Rows from a dataset

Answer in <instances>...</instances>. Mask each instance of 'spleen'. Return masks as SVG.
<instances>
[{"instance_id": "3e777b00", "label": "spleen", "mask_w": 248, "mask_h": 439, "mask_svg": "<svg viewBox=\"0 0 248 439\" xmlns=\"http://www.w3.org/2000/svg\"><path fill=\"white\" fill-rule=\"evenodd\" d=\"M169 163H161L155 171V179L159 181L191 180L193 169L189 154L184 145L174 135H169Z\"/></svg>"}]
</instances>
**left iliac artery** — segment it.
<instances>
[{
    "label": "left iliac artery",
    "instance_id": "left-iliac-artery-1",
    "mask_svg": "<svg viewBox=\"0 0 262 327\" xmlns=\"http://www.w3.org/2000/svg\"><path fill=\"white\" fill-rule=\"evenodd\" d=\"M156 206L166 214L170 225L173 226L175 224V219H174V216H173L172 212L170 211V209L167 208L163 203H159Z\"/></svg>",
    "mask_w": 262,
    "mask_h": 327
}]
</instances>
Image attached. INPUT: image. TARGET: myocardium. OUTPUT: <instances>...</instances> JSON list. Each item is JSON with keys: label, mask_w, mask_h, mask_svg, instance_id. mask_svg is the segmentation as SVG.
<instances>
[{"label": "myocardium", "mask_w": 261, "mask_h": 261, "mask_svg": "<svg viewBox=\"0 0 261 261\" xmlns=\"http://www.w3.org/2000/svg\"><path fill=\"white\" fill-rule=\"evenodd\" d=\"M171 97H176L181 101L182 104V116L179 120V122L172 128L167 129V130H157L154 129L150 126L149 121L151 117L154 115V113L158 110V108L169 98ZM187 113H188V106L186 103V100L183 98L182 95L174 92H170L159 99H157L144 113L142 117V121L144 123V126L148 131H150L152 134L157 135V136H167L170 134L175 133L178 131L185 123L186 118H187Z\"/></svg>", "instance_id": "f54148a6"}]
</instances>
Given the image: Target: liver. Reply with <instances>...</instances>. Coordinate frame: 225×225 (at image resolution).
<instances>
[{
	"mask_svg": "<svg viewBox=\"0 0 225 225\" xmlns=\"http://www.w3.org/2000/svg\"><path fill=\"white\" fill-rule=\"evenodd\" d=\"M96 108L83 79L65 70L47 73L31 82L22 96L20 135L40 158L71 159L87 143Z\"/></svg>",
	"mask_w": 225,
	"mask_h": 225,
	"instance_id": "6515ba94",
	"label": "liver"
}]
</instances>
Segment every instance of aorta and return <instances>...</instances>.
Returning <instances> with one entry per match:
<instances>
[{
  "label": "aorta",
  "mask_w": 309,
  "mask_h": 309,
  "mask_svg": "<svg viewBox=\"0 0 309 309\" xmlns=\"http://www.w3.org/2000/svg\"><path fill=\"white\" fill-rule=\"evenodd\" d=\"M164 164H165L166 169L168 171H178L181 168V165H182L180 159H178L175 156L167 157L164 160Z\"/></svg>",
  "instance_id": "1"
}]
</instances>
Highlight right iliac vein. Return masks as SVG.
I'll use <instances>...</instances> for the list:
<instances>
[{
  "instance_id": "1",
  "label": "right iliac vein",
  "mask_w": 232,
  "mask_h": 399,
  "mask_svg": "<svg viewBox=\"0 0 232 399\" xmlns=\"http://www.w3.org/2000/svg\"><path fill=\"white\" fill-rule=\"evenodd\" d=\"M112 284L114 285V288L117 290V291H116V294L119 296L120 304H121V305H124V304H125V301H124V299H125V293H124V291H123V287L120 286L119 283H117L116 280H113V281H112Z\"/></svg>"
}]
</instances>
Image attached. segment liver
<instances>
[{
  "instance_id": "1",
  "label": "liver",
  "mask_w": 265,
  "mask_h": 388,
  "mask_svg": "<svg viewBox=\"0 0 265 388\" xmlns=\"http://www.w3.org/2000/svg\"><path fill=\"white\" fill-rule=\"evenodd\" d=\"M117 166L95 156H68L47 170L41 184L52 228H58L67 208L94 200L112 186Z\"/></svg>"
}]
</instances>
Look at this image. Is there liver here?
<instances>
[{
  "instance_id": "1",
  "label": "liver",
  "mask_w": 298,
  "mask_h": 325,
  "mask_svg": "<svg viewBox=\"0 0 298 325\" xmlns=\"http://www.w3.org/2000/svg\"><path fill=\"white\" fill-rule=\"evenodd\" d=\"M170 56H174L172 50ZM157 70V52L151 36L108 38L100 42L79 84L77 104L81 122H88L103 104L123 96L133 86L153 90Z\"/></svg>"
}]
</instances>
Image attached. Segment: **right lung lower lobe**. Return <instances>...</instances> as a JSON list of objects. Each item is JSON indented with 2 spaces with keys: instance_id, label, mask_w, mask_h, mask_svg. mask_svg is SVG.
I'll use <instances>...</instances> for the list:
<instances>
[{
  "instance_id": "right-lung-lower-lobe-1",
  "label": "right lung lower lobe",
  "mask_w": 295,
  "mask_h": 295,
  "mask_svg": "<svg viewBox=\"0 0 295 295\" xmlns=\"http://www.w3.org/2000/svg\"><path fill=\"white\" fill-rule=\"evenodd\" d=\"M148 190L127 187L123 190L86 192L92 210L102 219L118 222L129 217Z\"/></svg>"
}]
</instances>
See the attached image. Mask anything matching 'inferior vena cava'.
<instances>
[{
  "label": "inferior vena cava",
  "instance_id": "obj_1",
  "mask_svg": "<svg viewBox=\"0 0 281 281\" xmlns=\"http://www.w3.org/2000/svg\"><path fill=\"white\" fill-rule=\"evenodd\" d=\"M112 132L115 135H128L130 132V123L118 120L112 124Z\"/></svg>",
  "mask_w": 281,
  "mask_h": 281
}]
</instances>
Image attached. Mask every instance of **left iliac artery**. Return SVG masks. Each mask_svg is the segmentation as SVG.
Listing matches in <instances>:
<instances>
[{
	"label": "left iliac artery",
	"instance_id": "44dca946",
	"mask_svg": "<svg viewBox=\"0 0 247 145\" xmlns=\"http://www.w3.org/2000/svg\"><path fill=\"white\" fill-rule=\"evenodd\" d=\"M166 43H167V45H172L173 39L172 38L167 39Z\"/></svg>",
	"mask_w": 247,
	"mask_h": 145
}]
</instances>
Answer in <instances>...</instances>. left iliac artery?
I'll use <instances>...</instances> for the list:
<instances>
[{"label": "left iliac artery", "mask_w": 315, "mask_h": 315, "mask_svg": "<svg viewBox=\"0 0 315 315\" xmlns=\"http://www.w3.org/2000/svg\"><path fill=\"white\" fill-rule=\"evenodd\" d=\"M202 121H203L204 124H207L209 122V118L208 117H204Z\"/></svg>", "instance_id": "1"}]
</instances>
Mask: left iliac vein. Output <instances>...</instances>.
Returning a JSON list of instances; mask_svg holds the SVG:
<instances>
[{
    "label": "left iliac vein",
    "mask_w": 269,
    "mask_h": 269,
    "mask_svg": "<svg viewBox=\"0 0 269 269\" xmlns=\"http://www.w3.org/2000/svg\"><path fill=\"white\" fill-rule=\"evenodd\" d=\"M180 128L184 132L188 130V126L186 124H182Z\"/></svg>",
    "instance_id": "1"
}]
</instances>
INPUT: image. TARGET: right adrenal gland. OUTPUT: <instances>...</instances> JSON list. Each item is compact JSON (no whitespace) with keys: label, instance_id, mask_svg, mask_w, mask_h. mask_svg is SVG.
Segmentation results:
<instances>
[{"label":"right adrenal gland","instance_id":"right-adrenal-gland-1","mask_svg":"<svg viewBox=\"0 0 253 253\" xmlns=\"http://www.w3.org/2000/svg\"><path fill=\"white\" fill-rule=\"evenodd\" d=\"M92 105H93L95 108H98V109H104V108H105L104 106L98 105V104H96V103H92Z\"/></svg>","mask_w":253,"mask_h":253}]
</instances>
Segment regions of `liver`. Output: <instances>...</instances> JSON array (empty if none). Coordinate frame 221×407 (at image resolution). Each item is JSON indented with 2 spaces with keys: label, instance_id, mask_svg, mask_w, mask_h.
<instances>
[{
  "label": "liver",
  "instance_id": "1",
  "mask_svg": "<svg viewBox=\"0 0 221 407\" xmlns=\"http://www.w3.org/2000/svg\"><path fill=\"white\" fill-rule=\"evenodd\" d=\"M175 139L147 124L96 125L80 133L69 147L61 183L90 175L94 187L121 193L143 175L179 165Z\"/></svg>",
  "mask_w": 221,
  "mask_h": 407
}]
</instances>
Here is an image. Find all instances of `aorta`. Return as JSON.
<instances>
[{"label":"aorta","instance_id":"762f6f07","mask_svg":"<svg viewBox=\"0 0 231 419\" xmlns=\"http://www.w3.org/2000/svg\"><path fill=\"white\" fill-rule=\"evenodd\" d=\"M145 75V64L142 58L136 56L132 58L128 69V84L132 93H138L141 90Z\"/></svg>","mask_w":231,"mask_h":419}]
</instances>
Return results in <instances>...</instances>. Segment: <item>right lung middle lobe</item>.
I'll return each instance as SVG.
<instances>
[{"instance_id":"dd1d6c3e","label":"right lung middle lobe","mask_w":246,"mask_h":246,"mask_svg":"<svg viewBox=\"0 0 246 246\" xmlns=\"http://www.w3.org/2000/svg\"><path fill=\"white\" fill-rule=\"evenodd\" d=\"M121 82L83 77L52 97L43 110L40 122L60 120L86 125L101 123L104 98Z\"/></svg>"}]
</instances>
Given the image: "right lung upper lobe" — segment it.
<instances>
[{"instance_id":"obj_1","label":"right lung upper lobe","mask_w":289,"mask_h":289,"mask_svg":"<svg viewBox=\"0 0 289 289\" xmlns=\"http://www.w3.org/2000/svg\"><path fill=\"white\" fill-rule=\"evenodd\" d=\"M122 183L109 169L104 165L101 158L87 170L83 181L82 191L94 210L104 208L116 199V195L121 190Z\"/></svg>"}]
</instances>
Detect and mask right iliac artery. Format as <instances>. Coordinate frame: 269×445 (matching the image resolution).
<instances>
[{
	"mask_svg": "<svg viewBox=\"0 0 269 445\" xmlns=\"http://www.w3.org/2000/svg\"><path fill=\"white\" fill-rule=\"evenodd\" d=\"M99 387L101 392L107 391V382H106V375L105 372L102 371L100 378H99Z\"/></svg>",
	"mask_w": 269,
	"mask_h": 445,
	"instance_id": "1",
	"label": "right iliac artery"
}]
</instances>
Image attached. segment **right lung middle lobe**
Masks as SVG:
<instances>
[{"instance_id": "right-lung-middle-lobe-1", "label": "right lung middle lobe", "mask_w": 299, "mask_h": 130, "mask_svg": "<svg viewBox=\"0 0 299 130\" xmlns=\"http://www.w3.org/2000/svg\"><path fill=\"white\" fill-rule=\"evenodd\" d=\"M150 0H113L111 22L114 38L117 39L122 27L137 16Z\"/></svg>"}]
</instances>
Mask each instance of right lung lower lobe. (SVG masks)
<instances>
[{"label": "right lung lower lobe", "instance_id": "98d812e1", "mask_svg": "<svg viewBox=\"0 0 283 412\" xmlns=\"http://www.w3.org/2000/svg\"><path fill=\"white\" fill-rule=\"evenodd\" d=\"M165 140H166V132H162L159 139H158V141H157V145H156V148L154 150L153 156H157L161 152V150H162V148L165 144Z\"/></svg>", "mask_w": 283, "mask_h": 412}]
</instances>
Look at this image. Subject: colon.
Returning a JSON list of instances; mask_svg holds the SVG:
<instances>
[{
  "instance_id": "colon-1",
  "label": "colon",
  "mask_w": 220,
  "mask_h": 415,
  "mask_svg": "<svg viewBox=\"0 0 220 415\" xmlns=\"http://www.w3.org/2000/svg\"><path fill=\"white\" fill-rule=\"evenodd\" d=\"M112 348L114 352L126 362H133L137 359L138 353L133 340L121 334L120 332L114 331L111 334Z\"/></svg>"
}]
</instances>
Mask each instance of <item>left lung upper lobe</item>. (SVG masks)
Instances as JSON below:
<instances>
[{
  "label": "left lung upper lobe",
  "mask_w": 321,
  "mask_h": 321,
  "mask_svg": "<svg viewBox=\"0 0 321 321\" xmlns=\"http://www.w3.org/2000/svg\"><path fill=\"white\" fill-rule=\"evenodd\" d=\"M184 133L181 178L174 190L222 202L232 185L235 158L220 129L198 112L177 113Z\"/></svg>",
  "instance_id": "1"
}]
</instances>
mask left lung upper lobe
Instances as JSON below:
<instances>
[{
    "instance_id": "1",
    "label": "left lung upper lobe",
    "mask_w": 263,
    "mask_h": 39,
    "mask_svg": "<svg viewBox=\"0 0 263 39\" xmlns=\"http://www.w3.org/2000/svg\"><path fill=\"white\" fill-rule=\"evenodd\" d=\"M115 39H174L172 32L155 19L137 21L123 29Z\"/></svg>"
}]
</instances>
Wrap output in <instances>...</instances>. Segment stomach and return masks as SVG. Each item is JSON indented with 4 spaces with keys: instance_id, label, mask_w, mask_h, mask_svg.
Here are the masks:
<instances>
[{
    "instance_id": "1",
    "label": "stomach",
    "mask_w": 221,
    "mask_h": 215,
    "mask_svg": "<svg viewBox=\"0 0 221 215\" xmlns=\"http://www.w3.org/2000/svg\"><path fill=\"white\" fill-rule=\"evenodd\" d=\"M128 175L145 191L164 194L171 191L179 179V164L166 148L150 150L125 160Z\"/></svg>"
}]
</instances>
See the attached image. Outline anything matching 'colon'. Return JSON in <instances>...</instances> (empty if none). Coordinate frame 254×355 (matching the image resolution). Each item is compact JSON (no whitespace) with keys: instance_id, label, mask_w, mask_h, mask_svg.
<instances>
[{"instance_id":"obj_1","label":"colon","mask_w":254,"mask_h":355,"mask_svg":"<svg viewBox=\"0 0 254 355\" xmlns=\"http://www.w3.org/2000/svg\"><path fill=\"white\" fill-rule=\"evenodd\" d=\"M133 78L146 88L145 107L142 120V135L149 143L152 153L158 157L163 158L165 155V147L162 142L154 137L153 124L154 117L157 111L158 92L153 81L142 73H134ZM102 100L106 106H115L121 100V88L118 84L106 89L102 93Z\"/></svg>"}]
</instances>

The exercise:
Reproduce verbatim the rows from the line containing "Wrap output in" through the end of the rows, with both ends included.

Written response:
Wrap output in <instances>...</instances>. Segment stomach and return masks as SVG. Each item is JSON indented with 4 spaces with keys: instance_id, label, mask_w, mask_h, mask_svg.
Here are the masks:
<instances>
[{
    "instance_id": "1",
    "label": "stomach",
    "mask_w": 221,
    "mask_h": 215,
    "mask_svg": "<svg viewBox=\"0 0 221 215\" xmlns=\"http://www.w3.org/2000/svg\"><path fill=\"white\" fill-rule=\"evenodd\" d=\"M128 175L145 191L164 194L171 191L179 179V164L166 148L150 150L125 160Z\"/></svg>"
}]
</instances>
See the attached image. Outline anything matching 'colon'. Return JSON in <instances>...</instances> (empty if none). Coordinate frame 254×355 (matching the image resolution). Each item is compact JSON (no whitespace) with keys: instance_id, label, mask_w, mask_h, mask_svg.
<instances>
[{"instance_id":"obj_1","label":"colon","mask_w":254,"mask_h":355,"mask_svg":"<svg viewBox=\"0 0 254 355\" xmlns=\"http://www.w3.org/2000/svg\"><path fill=\"white\" fill-rule=\"evenodd\" d=\"M133 78L146 88L145 107L142 120V135L149 143L152 153L158 157L163 158L165 155V147L162 142L154 137L153 124L154 117L157 111L158 92L153 81L142 73H134ZM102 100L106 106H115L121 100V88L118 84L106 89L102 93Z\"/></svg>"}]
</instances>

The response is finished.